The second paw is “emotional connection” – basically, was I *interested* in what I was watching? Dear writers, you ARE aware that you were supposed to be creating an ACTION MOVIE, right? WTH was with a character-driven, character-development writing style doing in my ACTION MOVIE?! Bad. BADBADBAD. No cookie for you. You inspired me to be annoyed, which doesn’t actually give you this paw for emotional connection. Also, I probably would have cared more about the characters you were so obviously trying to make sure changed in Disney-esque fashion, HAD YOU NOT BEEN SO PREDICTABLE.

Third paw is plot – akin to writing style, but purely about The Story. There was a plot, which I wasn’t completely certain there would be, going in.

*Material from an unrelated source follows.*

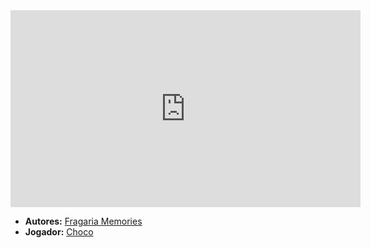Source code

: <iframe width="560" height="315" src="https://www.youtube.com/embed/PfdPZGHtrxk?si=EQs9H4v6VzOsELZO" title="YouTube video player" frameborder="0" allow="accelerometer; autoplay; clipboard-write; encrypted-media; gyroscope; picture-in-picture; web-share" referrerpolicy="strict-origin-when-cross-origin" allowfullscreen></iframe>

- **Autores:** [Fragaria Memories](content/Autores/Fragaria%20Memories.md)
- **Jogador:** [Choco](content/Jogadores/Choco.md)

Although other Die Hards have had surprisingly good plots, action movies are not generally known for their storytelling, and I would have been perfectly willing to accept a rather spotty plot. However, the fact that the storytelling was completely shallow, and the “plot twists” were so blindingly obvious that they might as well have been nonexistent, I want to say that the writers went “plot? we don’t need no stinking plots” and not give the paw. However, that wouldn’t be true to the review scale, so I’ll give you this paw. BUT I SHOULDN’T.

The last paw is “Other Stuff,” which is pretty much anything that doesn’t go into another category but is still note-worthy. Did I mention that the writing was lazy? Yes? Okay, how about the actual shooting of the film itself? As far as I could tell, they tried to make us nostalgic for the early Die Hards, with their updated 80s action flick style explosions. As well as the ending shot, which was a pure waste of time. However, if there was nothing truly exciting in the explosions, at least the film didn’t suffer from shaky cam, and its very few “artistic” shots weren’t obnoxious. Because the lack of being obnoxious in filming an action movie is rare these days, I’ll give the paw. Also? Bruce Willis is hot, so I’d probably give this paw based on his eye candy-worth.